If anyone has anything that they would like to add regarding my original question, I would appreciate it.


2+2+2 subtract the value of the dollar + 1. Whoops Sorry I was just adding to the original post!!! LOL!!! From one that knows little to another, if it made you money no problem, if your happy with the allocation no problem, if you look at your account and don't mind the larger fluctuation no problem, if you have many years left before retirment no problem, if you continue to cost average no problem. If you die young and give all your money to Cowboy no problem. It doesn't matter if your dumb or smart money to me, it is all green and I accept it. If your married and ever get divorced watch the market when it is down sign divorce papers at that time!
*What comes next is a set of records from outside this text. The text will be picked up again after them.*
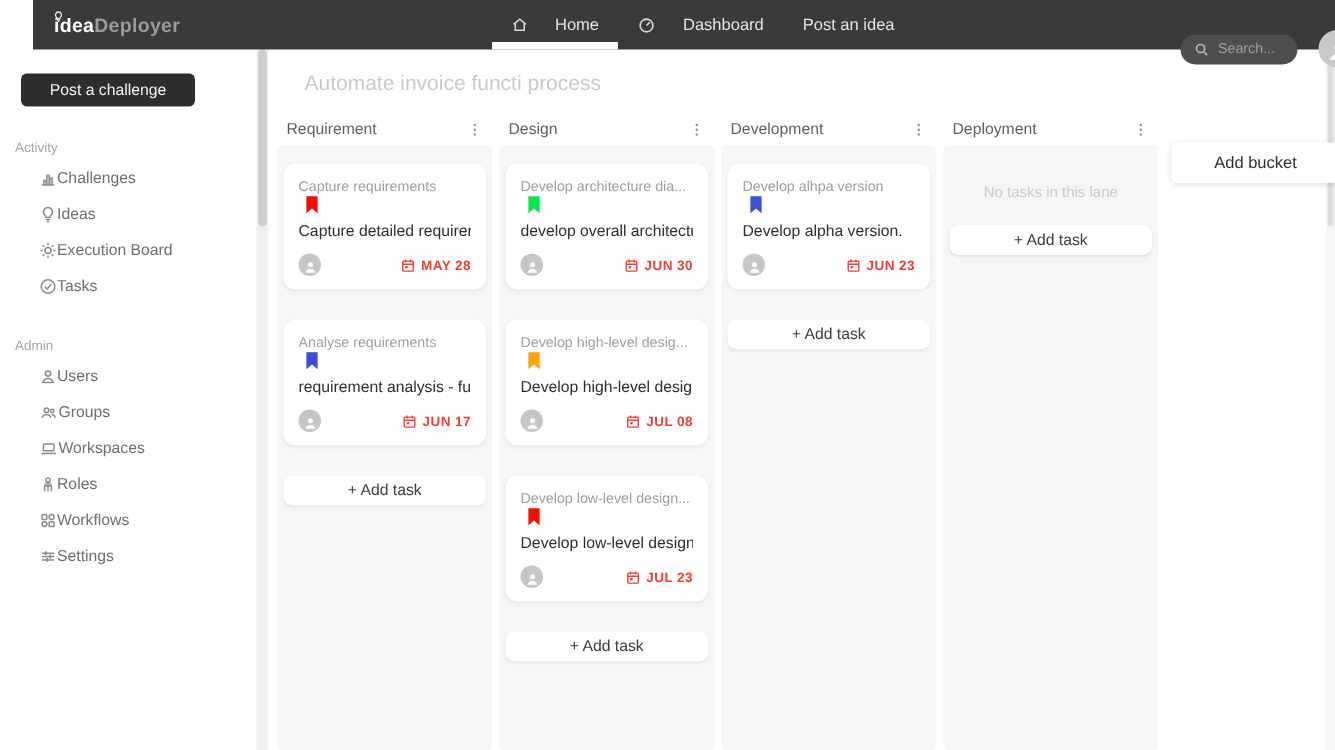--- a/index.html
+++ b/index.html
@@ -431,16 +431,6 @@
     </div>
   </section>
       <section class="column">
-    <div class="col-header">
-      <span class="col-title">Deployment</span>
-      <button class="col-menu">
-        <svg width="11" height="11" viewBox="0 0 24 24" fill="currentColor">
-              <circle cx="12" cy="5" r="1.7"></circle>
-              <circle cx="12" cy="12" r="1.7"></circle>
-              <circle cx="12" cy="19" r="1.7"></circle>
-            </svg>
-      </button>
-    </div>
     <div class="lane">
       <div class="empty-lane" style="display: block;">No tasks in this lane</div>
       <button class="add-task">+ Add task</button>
LOL!!!! If you don't like the advice I have given you, just ignore it! :DBy the way Merry Christmas & a Happy New Year!!!!!!!!!!!!!!!!!!!!!!!!! If you get a hitch in your giddy-up just ride it out Cowboy style!! Northern USA in a heat wave, oil is going to go down meaning what? Get off your G, F and get into your CSI till at least next week! Help that fat @#* Santa with the rally!! "Hey Cowboy your gettin a little carried away." "No I ain't Jim Bob! I just want to wish him a Merry Redneck Christmas. By the way do you have those passes to the Federal pen to see Mommain Kansas!" "Yep gottum right here, Cowboy!" "Well, click them slippers and lets go then!" HO!HO!HO!HO!